Saturday, July 24, 2010

Letting go.

Our house is still on the market.  We had a buyer after the first open house in early June.  She backed out after nearly a month.  Nothing is wrong with our house; she didn't get an offer on hers after just 2 weeks and panicked.  She felt overextended and pulled her house off the market.

I've been working very hard to let go of my anger, resentment, and negative energy over this.  Part of me felt that offer was too good to be true, but I still trusted that buyer.  She said she loved the house and really did want it.  But her actions have screwed us over.  Out of consideration for her and her offer, we did not aggressively market the house for that month.  Once she pulled out, we needed to launch back into action.  And now I worry that our house has the inaccurate reputation of "well, it's been on the market for 48 days so something must be wrong with it."  

Because I basically suck at not being able to control a situation, I've been searching for anything to help me feel as if I am helping the process along.  We continue to do the minor repairs and touch-ups that don't really make or break the sale of a house, but make us feel as if we've left nothing to chance.  We've buried Saint Joseph upsidedown next to the "For Sale" sign and I've searched for blessings that are meant to attract buyers and/or inspire a quick sale of a property. 

While all the blessings and props vary, they share a recurrent theme of clearing the house of the existing energy, letting go of the house and the fear of the sale, and allowing the house to seek and accept new energies/occupants.  There's nothing in the blessings about buyers; it's all about the current owners letting go.  So I'm wondering if my stress about the process and my annoyance toward that first buyer is getting in the way of an offer.  I don't mean a direct link, but maybe the energy of this house is disrupted by my negativity and instead is directing itself toward caring for me and my family, as it's done for 11 years. 

I was a talking to a friend yesterday about how we search for direction and action in times of despair or confusion.
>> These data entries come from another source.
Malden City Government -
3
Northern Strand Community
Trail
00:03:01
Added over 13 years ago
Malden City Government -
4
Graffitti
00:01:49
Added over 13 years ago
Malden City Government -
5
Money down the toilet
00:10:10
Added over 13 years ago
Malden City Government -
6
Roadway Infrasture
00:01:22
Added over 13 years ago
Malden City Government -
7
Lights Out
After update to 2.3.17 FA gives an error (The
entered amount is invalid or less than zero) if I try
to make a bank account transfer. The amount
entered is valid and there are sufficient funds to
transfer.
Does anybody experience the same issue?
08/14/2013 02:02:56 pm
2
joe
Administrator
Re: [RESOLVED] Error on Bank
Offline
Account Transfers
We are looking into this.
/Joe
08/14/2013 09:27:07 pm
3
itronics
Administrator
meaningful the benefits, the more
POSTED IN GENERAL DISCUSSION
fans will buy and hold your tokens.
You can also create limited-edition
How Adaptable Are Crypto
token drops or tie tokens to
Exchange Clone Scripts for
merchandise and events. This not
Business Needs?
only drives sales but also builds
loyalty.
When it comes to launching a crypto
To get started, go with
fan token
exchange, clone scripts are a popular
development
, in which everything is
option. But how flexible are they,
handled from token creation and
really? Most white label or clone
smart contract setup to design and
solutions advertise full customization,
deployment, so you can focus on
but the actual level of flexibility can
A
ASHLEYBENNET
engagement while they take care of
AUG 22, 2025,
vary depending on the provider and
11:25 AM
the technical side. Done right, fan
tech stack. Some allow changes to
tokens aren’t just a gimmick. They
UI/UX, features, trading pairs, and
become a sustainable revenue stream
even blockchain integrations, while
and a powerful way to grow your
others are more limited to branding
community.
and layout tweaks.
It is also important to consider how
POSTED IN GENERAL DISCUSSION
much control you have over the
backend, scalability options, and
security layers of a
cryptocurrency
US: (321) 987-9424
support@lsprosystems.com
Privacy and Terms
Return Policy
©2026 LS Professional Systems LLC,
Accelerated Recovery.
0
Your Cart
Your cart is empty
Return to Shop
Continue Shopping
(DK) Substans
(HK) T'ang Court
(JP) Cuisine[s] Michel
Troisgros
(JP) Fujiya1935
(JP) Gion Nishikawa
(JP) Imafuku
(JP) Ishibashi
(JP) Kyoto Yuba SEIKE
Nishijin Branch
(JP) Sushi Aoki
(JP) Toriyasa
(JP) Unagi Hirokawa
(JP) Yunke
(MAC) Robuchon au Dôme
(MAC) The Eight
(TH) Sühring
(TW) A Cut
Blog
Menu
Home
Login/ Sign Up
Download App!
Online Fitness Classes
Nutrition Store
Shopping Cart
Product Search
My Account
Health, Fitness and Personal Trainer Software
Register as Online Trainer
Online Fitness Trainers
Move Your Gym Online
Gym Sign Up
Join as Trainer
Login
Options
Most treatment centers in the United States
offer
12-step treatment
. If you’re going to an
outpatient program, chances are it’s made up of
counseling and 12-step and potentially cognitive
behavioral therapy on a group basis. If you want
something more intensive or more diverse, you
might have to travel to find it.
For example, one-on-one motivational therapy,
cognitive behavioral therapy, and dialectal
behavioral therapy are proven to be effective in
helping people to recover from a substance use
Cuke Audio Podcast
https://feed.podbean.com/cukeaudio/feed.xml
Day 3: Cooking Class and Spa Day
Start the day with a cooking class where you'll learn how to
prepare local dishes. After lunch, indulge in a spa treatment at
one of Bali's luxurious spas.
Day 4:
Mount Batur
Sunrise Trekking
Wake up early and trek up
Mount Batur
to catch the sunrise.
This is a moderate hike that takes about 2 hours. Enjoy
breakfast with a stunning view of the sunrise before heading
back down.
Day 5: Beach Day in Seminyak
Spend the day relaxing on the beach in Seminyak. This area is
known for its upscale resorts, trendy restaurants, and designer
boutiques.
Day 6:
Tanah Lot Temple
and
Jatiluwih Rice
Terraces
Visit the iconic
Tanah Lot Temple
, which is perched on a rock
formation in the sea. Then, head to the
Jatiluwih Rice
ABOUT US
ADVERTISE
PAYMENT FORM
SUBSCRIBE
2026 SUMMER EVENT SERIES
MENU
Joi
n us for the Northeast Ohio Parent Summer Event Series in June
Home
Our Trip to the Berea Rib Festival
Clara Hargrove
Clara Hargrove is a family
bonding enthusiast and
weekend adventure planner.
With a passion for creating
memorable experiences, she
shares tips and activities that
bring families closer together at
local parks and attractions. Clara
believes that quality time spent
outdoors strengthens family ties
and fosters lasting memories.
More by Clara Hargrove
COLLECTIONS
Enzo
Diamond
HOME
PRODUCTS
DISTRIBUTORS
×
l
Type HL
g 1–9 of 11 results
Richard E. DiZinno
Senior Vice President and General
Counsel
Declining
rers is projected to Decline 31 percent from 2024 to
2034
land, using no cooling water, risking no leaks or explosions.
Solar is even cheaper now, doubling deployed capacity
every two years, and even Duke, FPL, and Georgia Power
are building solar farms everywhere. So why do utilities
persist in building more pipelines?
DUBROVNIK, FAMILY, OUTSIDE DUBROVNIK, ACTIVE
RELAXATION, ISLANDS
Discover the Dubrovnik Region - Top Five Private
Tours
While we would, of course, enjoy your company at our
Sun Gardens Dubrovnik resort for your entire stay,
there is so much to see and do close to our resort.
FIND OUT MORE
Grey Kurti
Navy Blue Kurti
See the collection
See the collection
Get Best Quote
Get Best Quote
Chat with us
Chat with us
The conversation turned to the idea of appealing to the energies of the Universe, prayers and spirituality, psychic power, and vision boards. She told me that once, years ago, she had a cat who was very anti-social, mean, and destructive. Nothing seemed to help this cat; not a change in diet, full veterinarian exams, or catnip. Even for a cat this one seemed particularly "unhappy" with life. After about a year of trying to connect with the cat, my friend was referred to a pet psychic (she was living in San Francisco at the time). She called the psychic, who apparently didn't need to visit or meet the cat, but over the phone could sense the problem. According to the psychic, it wasn't the cat's issue, it was my friend. The pet psychic advised my friend to let go of negative energies and be more open and welcoming to affection. She claimed my friend subconsciously did not want to own a cat and had thus inadvertently disrupted the natural flow of energy.

My friend thought this was a bit odd, but admitted that she likely wasn't very appealing to the cat now since she really didn't like the cat anymore.  She chose to give the cat away, and has had better success with other cats since.

This friend tells this story as "proof" that the psychic was just a step away from scam.  After all, it's impossible to prove the psychic was wrong.  But to me it is the essence of cognitive behavioral therapy--by changing our thinking we can change our behavior and vice versa.  And that if we seek change in others we must first change ourselves, because we ultimately can't change another person.  They might change in response to us, but true change is internal.

All this leads me back to seeking blessings to attract a buyer.  While some of my external behavior indicates the change is in process (we close on the new house in 9 days and are scheduling movers), maybe I haven't really let go of this house. 

I am encouraged this weekend, though.  I've done some of the blessings, have a smudging ceremony planned for tomorrow morning before the open house, and will burn candles and incense aimed at attracting peace, harmony, and creativity.  And here I publicly forgive that buyer, Ms. J.W at 19 S. St.  I'm sorry it didn't work out.  The house and I forgive you, and are ready to transfer our energies to a new buyer.

Oh, and we're in a waxing moon phase, which is the recommended time for attracting new energies.

A buyer is out there, and I have faith the Universe will direct them to our house this weekend.